With the summer approaching, now is surely the time to think about what you want from a garden and what you need to do in order to achieve it. Whether you need to focus on your range of plants, the lawn or simply the features and decorations that turn your garden from a pleasant space into a vibrant and memorable outside environment, it is worth doing so while you still have several months of sunshine and warmth ahead of you.
Before doing so, plot exactly what you want to do so that you are not left disappointed. Another good idea is to hire a professional gardener, as he or she will be able to pass on their vast knowledge and ensure the work is carried out to the highest standard. You never know, they might even pass on some tips on which flowers to invest in for 2012.
Richard Alleyne, writing for the Telegraph, has outlined his vision of a traditional English garden – and it might just be one that you want to replicate on your own land. For instance, he said the return to popularity of the English rose is evidence that patriotic gardens are back in vogue. For the first time since the 1960s, roses are the fashionable choice when it comes to plants for the garden.

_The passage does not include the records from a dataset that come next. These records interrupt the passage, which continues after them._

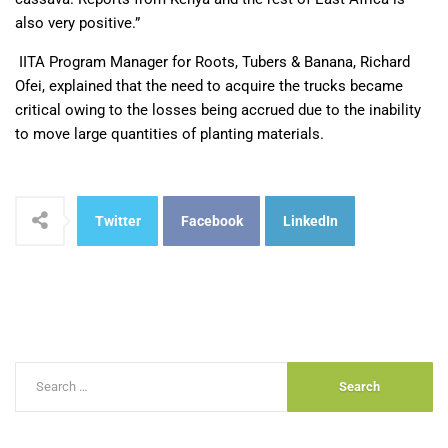
also very positive.”
IITA Program Manager for Roots, Tubers & Banana, Richard
Ofei, explained that the need to acquire the trucks became
critical owing to the losses being accrued due to the inability
to move large quantities of planting materials.
Twitter
Facebook
LinkedIn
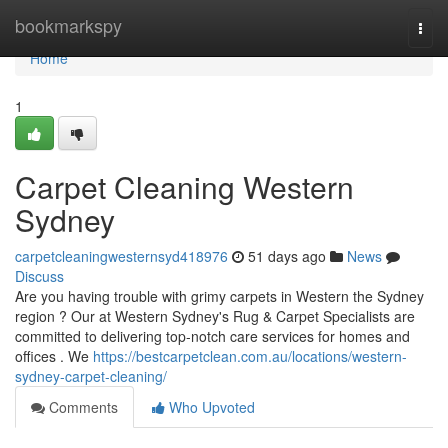
Home
bookmarkspy
Togg
navi
Home
1
Carpet Cleaning Western
Sydney
carpetcleaningwesternsyd418976
51 days ago
News
Discuss
Are you having trouble with grimy carpets in Western the Sydney
region ? Our at Western Sydney's Rug & Carpet Specialists are
committed to delivering top-notch care services for homes and
offices . We
https://bestcarpetclean.com.au/locations/western-
sydney-carpet-cleaning/
Comments
Who Upvoted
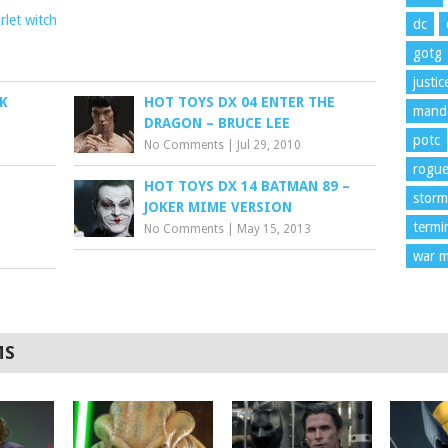
rlet witch
dc
gotg
justi
K
HOT TOYS DX 04 ENTER THE
manda
DRAGON – BRUCE LEE
potc
No Comments
|
Jul 29, 2010
rogu
HOT TOYS DX 14 BATMAN 89 –
storm
JOKER MIME VERSION
termi
No Comments
|
May 15, 2013
war m
MS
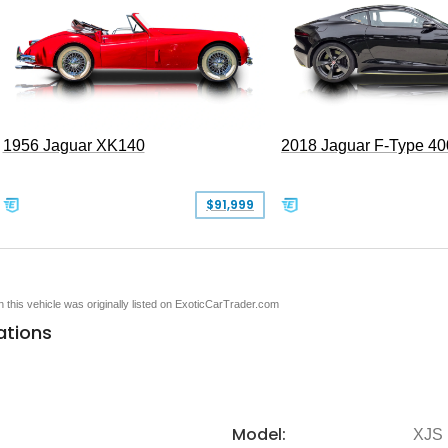
1956 Jaguar XK140
2018 Jaguar F-Type 40
$91,999
en this vehicle was originally listed on ExoticCarTrader.com
ations
Model:
XJS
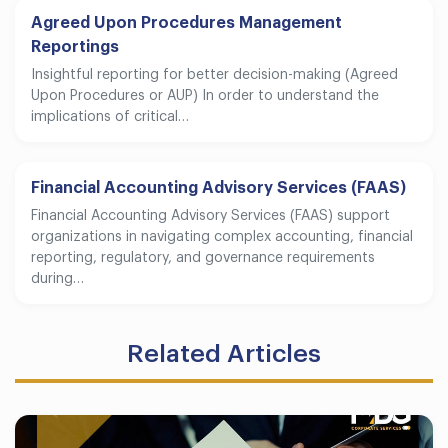
Agreed Upon Procedures Management
Reportings
Insightful reporting for better decision-making (Agreed
Upon Procedures or AUP) In order to understand the
implications of critical…
Financial Accounting Advisory Services (FAAS)
Financial Accounting Advisory Services (FAAS) support
organizations in navigating complex accounting, financial
reporting, regulatory, and governance requirements
during…
Related Articles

Mr Alleyne told how just over a decade ago, sales of roses stood at a low point of about nine million, but they are already back to 12 million and there is the potential to grow even higher. Garden centres and supermarkets are both experiencing a surge in demand for the plants. You could join this trend by instructing your gardener to invest in some roses on your behalf. Of course, one of the advantages of the species is that it comes in a variety of colours – from red to pink and white – so you will be able to choose the type that complements your existing plants perfectly.
The newspaper went on to quote a leading member of the Royal National Rose Society. Bernard Mehring said nostalgia is sweeping the UK and this is turning many of you back to roses. “People have realised that all plants need looking after and the new varieties of roses have come along that have a level of disease resistance people want today.”
Roses have also become a hugely popular gift for birthdays, celebrations or simply as a way of showing your love for somebody. This has translated into an increasing demand for them in the garden.
There may be plenty of other flowers and features you can choose for your home, but perhaps nothing shows your national pride and love of all things English as much as instructing your gardener to plant a bed of new roses.